You can also catch things by hitting TAB, which tells the syntax aware
language mode to properly indent what follows the cursor. If that isn't
correct, you should be able to tell where the missed punctuation is.

The auto newline feature is also great, it automatically indents after you hit
newline (Enter); if that location is off you've missed something. Colors also
help you see if you've missed closing a string, comment, etc.
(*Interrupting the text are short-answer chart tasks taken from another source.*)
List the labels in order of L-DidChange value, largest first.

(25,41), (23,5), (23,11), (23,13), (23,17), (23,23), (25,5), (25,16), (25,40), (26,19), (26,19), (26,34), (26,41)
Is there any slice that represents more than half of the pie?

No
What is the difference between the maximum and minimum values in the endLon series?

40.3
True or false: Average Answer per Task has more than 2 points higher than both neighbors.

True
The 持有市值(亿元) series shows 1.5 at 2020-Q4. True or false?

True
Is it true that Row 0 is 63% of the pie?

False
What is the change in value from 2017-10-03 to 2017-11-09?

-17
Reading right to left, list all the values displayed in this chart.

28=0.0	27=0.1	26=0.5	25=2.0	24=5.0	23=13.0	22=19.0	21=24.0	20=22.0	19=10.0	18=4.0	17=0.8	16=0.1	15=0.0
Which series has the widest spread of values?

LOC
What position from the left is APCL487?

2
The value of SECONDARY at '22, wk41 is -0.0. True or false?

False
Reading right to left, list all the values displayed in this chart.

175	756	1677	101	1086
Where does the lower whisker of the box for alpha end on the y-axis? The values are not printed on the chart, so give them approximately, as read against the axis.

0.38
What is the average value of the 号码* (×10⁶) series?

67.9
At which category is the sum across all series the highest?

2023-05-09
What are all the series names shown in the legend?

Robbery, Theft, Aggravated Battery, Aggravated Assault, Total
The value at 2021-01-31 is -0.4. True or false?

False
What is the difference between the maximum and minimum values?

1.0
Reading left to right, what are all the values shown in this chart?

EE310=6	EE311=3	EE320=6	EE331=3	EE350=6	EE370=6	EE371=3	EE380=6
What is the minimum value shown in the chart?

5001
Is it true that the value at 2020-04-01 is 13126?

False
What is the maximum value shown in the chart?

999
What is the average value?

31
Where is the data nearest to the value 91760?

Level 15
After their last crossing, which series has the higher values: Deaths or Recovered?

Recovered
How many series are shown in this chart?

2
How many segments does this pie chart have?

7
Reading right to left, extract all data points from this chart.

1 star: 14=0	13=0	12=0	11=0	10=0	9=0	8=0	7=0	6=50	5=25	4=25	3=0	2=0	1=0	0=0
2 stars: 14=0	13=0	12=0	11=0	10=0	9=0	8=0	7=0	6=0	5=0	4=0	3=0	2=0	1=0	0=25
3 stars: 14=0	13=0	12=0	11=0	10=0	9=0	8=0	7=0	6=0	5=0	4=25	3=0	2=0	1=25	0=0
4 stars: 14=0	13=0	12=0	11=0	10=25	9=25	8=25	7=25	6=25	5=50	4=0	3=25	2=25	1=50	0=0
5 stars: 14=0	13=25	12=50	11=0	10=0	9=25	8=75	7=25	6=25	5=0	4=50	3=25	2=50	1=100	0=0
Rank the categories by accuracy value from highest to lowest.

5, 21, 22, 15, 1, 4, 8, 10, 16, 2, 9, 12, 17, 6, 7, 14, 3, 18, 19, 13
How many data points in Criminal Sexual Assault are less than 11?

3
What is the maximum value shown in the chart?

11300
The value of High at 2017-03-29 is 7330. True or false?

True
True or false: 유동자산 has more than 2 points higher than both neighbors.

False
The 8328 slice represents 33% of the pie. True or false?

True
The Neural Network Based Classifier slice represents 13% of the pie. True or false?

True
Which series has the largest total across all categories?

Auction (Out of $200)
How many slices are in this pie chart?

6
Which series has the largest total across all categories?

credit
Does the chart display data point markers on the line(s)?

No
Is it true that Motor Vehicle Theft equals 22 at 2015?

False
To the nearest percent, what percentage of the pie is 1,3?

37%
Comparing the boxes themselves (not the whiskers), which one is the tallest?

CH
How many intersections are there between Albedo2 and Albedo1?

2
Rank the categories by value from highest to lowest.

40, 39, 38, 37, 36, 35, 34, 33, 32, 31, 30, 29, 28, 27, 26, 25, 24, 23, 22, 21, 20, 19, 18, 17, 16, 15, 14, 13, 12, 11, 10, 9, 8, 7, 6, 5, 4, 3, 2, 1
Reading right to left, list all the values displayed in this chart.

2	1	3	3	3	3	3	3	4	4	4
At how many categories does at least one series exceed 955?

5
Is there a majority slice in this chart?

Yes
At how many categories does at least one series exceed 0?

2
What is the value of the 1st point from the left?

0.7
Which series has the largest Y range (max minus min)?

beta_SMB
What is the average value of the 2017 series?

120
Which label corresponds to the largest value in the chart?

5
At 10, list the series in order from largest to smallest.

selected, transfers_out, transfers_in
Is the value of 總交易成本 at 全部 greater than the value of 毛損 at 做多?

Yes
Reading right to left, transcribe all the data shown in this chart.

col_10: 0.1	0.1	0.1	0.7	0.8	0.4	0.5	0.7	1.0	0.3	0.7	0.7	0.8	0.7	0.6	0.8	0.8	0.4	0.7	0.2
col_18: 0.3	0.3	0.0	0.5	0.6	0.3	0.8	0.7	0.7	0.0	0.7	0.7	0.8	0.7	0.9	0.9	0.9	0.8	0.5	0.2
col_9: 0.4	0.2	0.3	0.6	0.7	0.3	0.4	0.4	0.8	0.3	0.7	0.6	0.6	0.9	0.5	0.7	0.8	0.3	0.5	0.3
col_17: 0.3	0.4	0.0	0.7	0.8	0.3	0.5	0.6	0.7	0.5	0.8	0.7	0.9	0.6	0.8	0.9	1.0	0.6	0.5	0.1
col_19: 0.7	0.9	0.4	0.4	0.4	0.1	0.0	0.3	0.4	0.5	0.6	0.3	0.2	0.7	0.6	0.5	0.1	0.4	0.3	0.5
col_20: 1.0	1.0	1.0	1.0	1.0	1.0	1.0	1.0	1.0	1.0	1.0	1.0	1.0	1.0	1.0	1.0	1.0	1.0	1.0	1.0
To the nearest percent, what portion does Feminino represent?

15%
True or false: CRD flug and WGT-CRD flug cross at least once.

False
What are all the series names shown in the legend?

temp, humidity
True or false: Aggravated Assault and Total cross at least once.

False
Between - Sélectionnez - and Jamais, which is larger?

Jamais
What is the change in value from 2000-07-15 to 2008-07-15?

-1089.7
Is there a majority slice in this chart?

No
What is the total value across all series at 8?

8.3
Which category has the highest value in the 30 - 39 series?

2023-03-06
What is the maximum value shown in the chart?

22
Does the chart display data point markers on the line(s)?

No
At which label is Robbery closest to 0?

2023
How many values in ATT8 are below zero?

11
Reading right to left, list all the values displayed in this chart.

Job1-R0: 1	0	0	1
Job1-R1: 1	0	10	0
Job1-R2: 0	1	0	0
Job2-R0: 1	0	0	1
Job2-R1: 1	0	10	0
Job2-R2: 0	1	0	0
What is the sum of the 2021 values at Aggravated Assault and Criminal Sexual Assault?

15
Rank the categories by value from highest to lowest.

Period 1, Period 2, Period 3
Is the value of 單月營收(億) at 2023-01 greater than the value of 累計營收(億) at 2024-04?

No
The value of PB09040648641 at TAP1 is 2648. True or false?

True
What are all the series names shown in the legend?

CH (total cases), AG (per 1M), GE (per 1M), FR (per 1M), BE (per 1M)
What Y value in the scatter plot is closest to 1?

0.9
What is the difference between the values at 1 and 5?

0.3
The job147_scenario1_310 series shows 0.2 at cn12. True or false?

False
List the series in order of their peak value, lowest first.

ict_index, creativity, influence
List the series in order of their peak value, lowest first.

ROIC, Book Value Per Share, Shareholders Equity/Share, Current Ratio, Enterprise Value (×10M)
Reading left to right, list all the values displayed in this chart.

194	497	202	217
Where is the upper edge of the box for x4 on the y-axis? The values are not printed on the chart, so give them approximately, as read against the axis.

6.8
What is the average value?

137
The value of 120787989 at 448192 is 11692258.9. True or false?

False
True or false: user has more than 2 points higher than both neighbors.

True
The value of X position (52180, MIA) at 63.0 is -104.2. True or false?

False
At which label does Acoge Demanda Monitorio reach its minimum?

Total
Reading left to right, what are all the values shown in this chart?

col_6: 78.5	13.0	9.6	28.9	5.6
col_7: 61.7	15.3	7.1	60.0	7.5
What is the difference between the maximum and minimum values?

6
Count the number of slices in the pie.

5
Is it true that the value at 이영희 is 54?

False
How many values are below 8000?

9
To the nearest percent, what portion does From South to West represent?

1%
You can also compile inside a subshell and then have EMACS run you through
each compilation error and the associated source code with next-error.

------
there
_I do not have the prowess of the pointy haired linux geek and I need the help
of a good ide to spot those missing curly braces / syntax etc ( trivial
mistakes)._

why can't you just enable syntax highlighting in vim? it has syntax files for
most languages and will highlight/color words differently if they are
recognized as valid commands in the particular language, and can do things
like highlight the closing parenthesis or brace when you have the cursor over
the opening one (or use % to jump to it).

------
aheilbut
I've been impressed with Codelite (<http://codelite.org/>) - it's the closest
thing I've seen to Visual Studio for linux, and does very nice syntax
highlighting and auto-completion.

------
macros
Also look at kdevelop. Should be a bit closer to what you have in mind and
available for most any linux distro you are using.

------
KeepTalking
Thanks to all of you for your replies !

Real neat !